_WORK INSTRUCTIONS_
The response must consist of the lines below from the one with "Refurbished-Artikeln reduzierst du" through the one with "Halten refurbished Produkte wirklich?", exactly as they appear and with both ends kept.

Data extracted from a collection
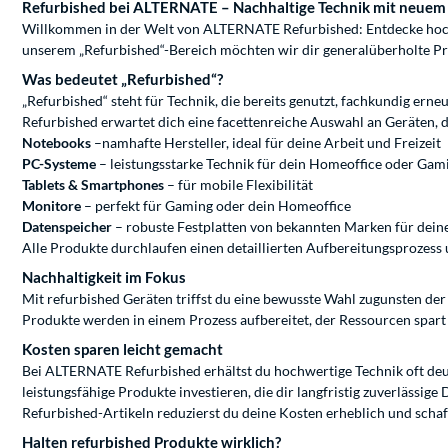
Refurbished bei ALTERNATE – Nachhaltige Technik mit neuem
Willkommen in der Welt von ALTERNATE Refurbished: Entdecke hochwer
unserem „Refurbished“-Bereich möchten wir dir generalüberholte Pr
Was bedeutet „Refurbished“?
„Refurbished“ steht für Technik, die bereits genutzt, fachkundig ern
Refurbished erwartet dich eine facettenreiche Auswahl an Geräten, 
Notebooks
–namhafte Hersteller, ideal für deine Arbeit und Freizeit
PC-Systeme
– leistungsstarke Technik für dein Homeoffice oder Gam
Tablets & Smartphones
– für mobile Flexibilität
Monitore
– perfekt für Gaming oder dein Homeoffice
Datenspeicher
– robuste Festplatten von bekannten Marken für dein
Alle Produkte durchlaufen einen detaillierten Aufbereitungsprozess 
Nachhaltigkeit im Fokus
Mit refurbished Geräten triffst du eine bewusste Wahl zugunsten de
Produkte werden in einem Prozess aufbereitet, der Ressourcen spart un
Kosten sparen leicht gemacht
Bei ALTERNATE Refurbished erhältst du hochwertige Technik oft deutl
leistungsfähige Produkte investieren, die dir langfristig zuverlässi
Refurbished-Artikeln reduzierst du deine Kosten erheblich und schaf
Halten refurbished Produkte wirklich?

...

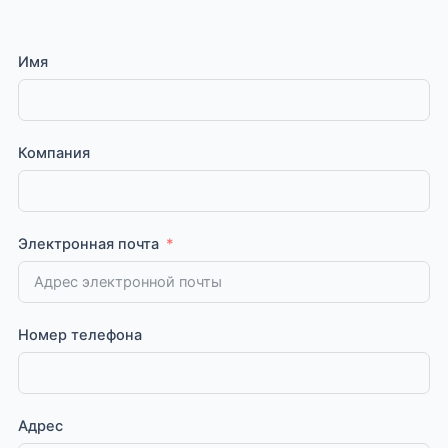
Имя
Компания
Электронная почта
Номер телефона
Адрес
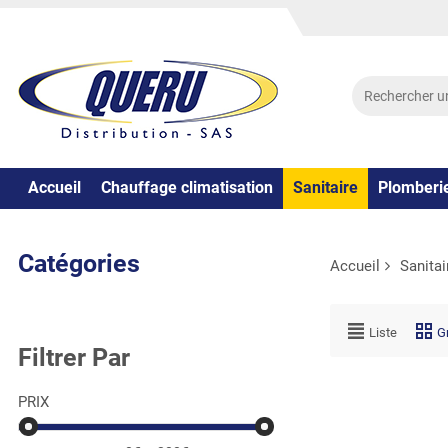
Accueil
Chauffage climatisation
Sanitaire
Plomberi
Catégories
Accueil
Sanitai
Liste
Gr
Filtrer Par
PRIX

...

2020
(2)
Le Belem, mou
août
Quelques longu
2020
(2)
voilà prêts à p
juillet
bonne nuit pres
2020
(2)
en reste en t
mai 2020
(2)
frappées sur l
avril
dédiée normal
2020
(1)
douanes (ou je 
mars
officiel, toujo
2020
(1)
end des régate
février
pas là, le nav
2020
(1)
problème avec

_SOLVED PROBLEM_
Refurbished-Artikeln reduzierst du deine Kosten erheblich und schaf
Halten refurbished Produkte wirklich?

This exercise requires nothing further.